SIEGEL: How would you describe the aim of this research project that involves the University of Wyoming, also Rochester Institute of Technology and the University of Southern Australia?
Prof. BOURGEOIS: I think the overall aim is just to find out what things would make a rumor more or less likely to be spread and to be believed. We can look at aspects of the rumors themselves. We can look at aspects of the people who are passing them along. We can look at aspects of the groups that people belong to, the communication networks they're in. And so how do all of these variables work together to make a rumor more or less likely to be spread?
SIEGEL: I was raised on the story that people had bought pet alligators in New York and flushed them down the toilet and entire tribes of alligators inhabited the sewer system of New York City.
Prof. BOURGEOIS: I'm glad you mentioned that because when I was growing up in Ohio we had similar rumors, only they weren't alligators, they were pet snakes.
SIEGEL: Well, how will you go about studying this?
Prof. BOURGEOIS: Well, there's a number of different angles we'll take. On one level, we'll use computer simulation, and you can use mathematic modeling to see how fast rumors would be likely to spread through a group depending on how easy it is for people to talk to each other within the group. And then we'll bring real groups of people together and configure them through e-mail networks so that some people in the group are talking to some subsets of the other people within the group. When we do that, we'll just kind of introduce a rumor to one of the group members and just ask them to discuss them as they would in their everyday lives if they had heard the rumor.
SIEGEL: Well, what are the ethics here of rumor research? I mean, to say that there are snakes wild in the sewers of Toledo, Ohio, is one thing. But to say that something about a real-live person is true, you'd want to make sure that it's true before you sent such a rumor out, wouldn't you?
Prof. BOURGEOIS: Well, that's very true and there'll be laboratory experiments and so we will get informed consent from people, but we'll withhold some aspects of the research until after they participate. So, for example, we'll tell them beforehand that some of these rumors we're passing along may be true, some may not be true. And then afterwards we'll debrief them and make it clear to them that we did have to make up some of these rumors in order to study them. I think in this kind of research a little bit of deception is necessary.
SIEGEL: Is there enough there about rumor to be subjected to rigorous study? I mean, is it just too squishy a subject?

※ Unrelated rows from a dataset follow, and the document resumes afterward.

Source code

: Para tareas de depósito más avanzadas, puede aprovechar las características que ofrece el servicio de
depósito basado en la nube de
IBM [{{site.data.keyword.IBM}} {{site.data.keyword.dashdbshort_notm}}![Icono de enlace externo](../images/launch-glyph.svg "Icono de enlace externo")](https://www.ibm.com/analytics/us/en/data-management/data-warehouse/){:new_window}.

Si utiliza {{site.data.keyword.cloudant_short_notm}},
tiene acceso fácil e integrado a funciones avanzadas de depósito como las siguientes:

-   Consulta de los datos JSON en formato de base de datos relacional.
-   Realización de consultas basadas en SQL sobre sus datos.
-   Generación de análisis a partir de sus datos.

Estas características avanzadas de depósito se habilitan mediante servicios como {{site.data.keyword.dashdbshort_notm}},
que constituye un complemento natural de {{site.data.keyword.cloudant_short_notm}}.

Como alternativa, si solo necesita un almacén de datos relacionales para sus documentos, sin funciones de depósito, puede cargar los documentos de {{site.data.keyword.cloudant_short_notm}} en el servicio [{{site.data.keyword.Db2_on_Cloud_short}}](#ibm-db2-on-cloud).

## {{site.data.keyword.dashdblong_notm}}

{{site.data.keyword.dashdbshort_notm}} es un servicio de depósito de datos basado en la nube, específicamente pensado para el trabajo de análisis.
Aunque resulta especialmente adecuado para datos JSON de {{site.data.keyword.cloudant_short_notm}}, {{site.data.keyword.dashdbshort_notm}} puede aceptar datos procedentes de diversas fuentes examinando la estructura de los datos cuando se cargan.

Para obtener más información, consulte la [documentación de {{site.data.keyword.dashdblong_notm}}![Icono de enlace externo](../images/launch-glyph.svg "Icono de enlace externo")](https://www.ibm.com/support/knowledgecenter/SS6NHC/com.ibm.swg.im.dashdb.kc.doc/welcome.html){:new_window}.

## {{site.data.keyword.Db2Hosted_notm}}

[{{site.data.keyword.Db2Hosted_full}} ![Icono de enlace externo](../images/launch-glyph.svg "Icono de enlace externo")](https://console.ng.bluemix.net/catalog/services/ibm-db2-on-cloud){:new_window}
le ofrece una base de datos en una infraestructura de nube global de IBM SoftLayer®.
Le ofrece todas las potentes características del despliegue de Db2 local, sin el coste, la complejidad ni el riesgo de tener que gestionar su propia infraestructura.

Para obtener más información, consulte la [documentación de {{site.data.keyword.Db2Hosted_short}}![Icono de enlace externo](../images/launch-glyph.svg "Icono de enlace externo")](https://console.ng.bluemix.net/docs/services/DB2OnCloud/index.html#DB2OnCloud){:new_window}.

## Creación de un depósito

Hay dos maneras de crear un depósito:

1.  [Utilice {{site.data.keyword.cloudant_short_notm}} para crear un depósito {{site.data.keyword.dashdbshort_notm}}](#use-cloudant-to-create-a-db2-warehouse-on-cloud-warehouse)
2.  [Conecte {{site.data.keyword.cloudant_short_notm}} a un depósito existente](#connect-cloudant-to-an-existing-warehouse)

Prof. BOURGEOIS: Well, social psychology as a field gets criticized often for tackling these squishy subjects. And the study of rumors actually goes back early in my field to the 1940s. They used to play versions of the telephone game, if you're familiar with that, where you pass information along and it gets passed along. It actually had a long history in the field of social psychology, but really nobody studied them for the past 50 years or so.
SIEGEL: So this is a return to the field of studying rumors?
Prof. BOURGEOIS: Yeah, I think that's true.
SIEGEL: You know, there might be lots of people listening who are familiar with fascinating rumors that you haven't heard about yet in your research.
Prof. BOURGEOIS: That's right, and I would love to encourage them to pass them along to me. One of the aims of this research is to collect and archive some of the rumors that are out there.
SIEGEL: But wouldn't you necessarily be asking for the people who don't believe the stories to send them to you? That is, the people who believe them probably don't think they are rumors.
Prof. BOURGEOIS: Now that's an excellent point. So one man's rumor is another man's cold, hard fact, and I think you're right about that. So I'm interested in the rumors people believe and don't believe.
SIEGEL: Well, we hope people will send them to you. Martin Bourgeois, thanks a lot for talking with us.
Prof. BOURGEOIS: All right, thank you very much.
SIEGEL: That's Martin Bourgeois of the University of Wyoming. He's studying rumors with colleagues at the Rochester Institute of Technology and the University of Southern Australia. To send in your rumor to the research team, you can look for the link on our Web site, npr.org.